Count the lines of the listing below that contain the string "lobe", with case counting. Reply with the number only.

┏━━

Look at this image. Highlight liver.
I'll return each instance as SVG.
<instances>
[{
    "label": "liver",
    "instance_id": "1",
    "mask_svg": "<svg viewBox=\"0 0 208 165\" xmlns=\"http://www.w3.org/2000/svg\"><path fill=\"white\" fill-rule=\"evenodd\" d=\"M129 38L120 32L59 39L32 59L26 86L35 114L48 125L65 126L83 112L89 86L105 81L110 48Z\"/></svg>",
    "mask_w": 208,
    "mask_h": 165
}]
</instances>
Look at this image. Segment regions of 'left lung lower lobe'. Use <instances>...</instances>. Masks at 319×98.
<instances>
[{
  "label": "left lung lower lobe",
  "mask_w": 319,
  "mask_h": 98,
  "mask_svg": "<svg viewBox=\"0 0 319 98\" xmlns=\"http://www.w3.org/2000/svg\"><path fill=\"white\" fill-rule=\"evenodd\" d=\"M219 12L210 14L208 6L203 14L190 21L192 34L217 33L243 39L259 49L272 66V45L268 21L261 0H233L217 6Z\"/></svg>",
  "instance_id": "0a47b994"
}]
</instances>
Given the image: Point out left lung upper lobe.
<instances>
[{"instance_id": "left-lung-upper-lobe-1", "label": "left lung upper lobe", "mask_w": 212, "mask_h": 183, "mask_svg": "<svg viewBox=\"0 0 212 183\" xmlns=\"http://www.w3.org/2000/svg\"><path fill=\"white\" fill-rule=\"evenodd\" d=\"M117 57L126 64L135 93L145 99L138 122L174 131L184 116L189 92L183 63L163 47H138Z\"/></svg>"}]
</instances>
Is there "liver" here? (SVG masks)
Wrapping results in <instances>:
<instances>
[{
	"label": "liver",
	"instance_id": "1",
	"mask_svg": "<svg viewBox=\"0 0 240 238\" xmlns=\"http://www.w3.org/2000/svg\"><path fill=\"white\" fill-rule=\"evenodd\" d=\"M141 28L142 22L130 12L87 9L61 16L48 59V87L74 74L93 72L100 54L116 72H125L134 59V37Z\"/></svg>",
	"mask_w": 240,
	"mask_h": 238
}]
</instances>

┗━━

- IN RESPONSE -
4